2003年3月1日号

Last updated on February 25, 2003

特報

 セガ社とサミーは10月1日付けで事業統合すると発表したが、株価対策のためで、統合内容はこれから検討していくとのこと。

 AOUエキスポ03ではカードを使ったオンラインのTVゲームが中心になった。

海外

 イタリアで業界が望んだAWP機が合法化されたが、混乱はいぜん続いている。
 
 米国IT社がグローバルVR社を著作権侵害で訴えた。

国内

 日本コンラックスは米国マース・エレクトロニクス社に買い取られることになった。

 プレイモアは民事訴訟で訴えているアルゼに対しさらに刑事告訴した。


2003年3月1日号のニュースダイジェスト

写真はAOUエキスポ03で、上はセガ社の「E‐Zero AC」(仮称、出荷未定)、下はカトウ製作所の音楽ゲーム「三味線ブラザーズ」(参考出品)。前者はゲームキューブ用の「F−Zero GC」と連動できるなどの特徴がある。後者は3本の弦を金属導体のバチで当てると通電する仕組み。

──────

→ **作業内容**
(1) ニュースダイジェストをもとに、次の問いに答えよ。
(a) セガ社とサミーは何月何日付けで事業統合すると発表したか。
(b) 日本コンラックスを買い取ることになったのはどの会社か。
(c) 「三味線ブラザーズ」には弦が何本あるか。
(2) ニュースダイジェストの本文を、最後の文の次から書き継げ。

──────

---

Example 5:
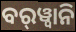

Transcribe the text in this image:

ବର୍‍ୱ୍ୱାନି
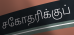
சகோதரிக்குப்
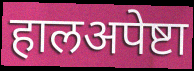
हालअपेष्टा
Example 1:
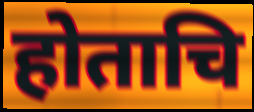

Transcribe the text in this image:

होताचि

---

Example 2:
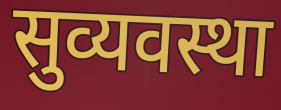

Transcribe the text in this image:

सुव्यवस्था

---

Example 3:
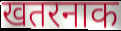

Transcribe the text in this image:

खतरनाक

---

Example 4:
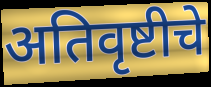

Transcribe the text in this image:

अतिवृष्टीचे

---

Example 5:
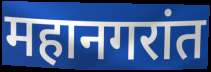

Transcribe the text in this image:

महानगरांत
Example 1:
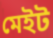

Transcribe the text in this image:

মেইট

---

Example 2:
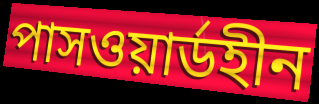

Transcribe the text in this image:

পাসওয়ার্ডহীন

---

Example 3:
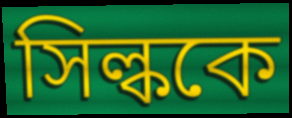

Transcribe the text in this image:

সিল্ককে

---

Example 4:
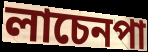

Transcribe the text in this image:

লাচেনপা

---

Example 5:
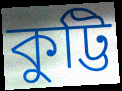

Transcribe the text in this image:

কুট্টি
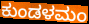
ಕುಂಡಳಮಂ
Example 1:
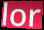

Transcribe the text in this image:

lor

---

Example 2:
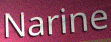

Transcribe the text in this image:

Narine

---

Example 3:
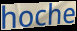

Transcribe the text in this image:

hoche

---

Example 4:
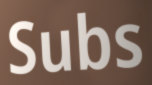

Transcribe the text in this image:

──────

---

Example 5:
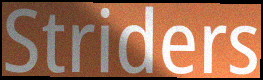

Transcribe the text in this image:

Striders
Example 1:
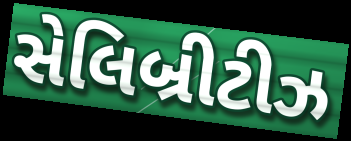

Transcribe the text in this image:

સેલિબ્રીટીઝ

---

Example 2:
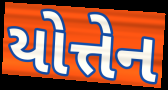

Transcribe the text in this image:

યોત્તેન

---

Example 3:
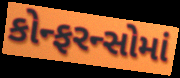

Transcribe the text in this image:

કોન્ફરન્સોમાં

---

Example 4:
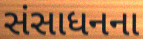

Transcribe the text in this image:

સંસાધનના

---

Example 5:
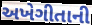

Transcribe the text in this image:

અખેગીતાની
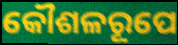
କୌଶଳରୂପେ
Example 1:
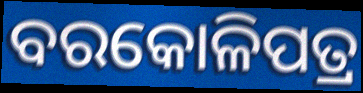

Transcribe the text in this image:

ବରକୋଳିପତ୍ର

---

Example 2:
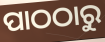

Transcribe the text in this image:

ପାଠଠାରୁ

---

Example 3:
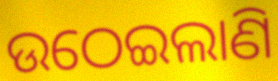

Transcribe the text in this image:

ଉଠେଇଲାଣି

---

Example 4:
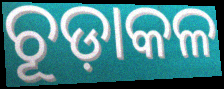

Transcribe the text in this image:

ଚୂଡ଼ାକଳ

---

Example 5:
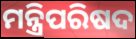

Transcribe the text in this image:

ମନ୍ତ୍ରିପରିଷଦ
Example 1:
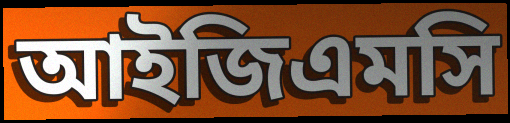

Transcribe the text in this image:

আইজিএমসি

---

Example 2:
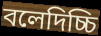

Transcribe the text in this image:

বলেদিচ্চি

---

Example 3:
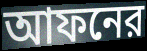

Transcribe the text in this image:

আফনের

──────

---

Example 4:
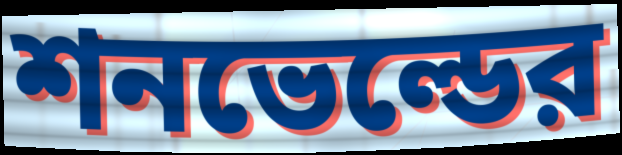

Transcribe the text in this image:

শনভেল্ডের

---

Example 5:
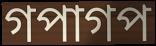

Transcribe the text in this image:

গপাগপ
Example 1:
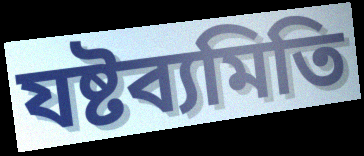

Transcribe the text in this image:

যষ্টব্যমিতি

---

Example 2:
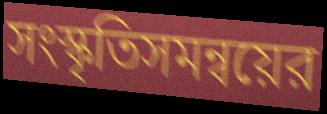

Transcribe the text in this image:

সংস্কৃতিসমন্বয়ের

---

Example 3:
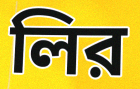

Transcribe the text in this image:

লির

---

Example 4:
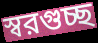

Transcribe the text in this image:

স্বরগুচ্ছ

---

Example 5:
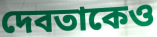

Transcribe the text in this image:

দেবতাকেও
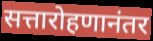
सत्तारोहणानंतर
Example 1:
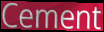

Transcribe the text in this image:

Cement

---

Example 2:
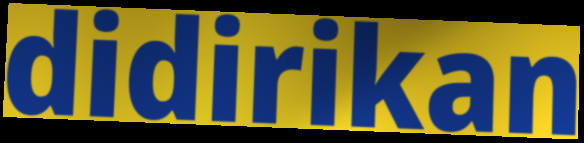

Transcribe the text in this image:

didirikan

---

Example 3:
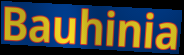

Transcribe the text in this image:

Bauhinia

──────

→ **最終結果**
(1)
(a) 10月1日付け
(b) 米国マース・エレクトロニクス社
(c) 3本

(2)
10年前の主なニュース

 英国の大衆紙が「TVゲームでてんかん発作が起こる」と報じたことに対し、「ゲームでは発病しない」と日本てんかん協会が見解を明らかにした。松下電気産業は年内に米国3DO社の家庭用本体を発売すると発表した。JAMMA中山隼雄会長は3協会新年会で「不合理なところなど風営法改正に取り組みたい」と述べた(1993年3月1日号)。

20年前の主なニュース

 JAMMAはAMショー出展規定に違反したボナンザ、ミクマ、コインジャーナルの3社除名を決定、東京パブコの退会を了承した。NAOショー83は申し込み期限を延長してやっと59社184小間の出展を確保した。ナムコはコモドールジャパンを著作権侵害で提訴した。アイレムの辻本憲三会長が退任した(1983年3月1日号)。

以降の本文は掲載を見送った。